**THE PROBLEM**
Among the entries that follow, find the lines holding "right" and say how many there are, with no other words.
++++++
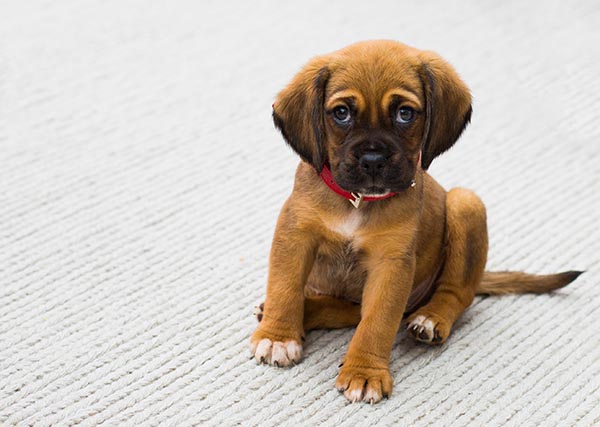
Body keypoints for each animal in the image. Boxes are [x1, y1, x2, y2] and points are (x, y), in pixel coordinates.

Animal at [248, 41, 580, 404]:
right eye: (342, 113)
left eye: (404, 113)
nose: (373, 160)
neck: (357, 202)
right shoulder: (295, 236)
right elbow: (285, 288)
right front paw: (278, 336)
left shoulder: (391, 265)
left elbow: (377, 322)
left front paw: (365, 372)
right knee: (347, 310)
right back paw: (301, 311)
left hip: (466, 203)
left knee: (456, 294)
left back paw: (431, 319)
++++++
**RESULT FOR THIS EXERCISE**
6